=== Given records ===
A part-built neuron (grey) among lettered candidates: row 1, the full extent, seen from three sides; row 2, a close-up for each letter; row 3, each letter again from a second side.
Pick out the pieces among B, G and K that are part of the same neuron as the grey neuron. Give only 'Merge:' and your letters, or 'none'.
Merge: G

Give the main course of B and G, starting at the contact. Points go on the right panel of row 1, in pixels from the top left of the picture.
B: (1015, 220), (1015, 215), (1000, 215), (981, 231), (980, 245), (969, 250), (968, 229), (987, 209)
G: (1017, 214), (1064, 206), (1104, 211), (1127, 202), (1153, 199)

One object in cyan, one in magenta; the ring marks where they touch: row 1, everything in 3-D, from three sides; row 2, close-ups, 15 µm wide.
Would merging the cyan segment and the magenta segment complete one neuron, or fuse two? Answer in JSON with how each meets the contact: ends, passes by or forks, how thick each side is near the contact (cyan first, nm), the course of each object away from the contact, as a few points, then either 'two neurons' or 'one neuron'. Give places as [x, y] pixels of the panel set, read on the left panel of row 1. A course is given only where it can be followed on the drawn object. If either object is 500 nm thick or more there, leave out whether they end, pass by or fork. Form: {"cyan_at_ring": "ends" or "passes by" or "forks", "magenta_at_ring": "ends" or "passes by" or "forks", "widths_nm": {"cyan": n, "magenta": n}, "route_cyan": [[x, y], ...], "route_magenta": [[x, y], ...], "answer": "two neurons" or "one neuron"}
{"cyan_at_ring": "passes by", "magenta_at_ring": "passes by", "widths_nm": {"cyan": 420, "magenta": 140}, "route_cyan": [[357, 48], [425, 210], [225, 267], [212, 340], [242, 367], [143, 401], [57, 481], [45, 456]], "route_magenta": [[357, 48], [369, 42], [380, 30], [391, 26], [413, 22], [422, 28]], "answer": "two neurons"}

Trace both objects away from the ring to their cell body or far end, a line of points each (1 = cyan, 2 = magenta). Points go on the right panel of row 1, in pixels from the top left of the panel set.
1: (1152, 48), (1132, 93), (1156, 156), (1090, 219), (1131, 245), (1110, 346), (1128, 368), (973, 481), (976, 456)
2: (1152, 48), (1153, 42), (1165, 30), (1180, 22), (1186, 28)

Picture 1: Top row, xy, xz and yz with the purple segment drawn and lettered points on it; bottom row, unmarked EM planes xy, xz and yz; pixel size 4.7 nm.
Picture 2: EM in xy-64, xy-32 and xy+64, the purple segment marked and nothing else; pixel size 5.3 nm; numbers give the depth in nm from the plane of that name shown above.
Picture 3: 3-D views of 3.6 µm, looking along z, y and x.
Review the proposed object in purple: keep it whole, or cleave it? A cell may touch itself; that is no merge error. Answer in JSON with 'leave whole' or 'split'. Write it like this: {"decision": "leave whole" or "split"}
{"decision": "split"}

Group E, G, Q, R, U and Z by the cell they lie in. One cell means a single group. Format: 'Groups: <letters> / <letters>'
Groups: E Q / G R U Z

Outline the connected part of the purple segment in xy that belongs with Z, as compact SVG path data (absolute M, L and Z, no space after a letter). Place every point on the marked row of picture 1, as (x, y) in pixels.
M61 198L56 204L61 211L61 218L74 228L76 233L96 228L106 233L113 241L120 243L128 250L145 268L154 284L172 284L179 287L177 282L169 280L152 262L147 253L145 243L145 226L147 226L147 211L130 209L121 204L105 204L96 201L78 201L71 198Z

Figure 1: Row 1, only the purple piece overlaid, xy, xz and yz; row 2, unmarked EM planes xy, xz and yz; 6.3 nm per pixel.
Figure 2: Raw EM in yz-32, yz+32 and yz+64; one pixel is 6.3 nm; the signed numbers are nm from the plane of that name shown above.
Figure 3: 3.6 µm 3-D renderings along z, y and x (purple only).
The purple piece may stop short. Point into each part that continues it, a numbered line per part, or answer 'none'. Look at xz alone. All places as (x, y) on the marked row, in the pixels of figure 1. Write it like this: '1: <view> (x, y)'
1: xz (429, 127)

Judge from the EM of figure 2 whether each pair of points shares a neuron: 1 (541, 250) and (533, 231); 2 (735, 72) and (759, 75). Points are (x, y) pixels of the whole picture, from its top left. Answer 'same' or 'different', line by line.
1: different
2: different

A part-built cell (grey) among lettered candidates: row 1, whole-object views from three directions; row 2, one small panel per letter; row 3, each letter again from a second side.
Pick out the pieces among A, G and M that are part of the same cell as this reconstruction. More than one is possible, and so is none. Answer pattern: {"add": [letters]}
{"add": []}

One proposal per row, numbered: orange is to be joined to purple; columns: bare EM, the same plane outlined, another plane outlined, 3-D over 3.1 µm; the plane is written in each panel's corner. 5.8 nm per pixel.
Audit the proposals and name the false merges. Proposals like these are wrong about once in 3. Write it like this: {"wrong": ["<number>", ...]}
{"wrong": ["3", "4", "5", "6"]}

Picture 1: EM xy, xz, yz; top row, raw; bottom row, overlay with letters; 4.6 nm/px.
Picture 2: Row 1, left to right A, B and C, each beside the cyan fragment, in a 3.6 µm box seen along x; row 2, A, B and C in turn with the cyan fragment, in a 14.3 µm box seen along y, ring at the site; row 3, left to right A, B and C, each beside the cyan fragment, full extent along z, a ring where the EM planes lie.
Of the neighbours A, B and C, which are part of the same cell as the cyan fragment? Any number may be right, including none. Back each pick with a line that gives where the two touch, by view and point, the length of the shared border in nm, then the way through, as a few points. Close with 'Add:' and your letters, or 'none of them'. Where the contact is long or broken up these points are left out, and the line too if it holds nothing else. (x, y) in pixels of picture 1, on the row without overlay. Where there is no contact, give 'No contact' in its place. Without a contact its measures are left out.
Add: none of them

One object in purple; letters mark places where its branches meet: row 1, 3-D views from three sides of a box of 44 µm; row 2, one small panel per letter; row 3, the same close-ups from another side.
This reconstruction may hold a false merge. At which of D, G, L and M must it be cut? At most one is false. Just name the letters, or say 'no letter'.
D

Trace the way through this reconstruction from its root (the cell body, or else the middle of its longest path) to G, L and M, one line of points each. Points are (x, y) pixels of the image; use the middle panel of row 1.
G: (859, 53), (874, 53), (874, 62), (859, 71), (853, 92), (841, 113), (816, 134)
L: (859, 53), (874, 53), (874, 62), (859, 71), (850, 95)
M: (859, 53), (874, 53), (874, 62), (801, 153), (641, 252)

=== Aim of the task ===
The lines to return are those with the string "unmarked" in them; copy each from the entries above.

=== Task solution ===
Picture 1: Top row, xy, xz and yz with the purple segment drawn and lettered points on it; bottom row, unmarked EM planes xy, xz and yz; pixel size 4.7 nm.
Figure 1: Row 1, only the purple piece overlaid, xy, xz and yz; row 2, unmarked EM planes xy, xz and yz; 6.3 nm per pixel.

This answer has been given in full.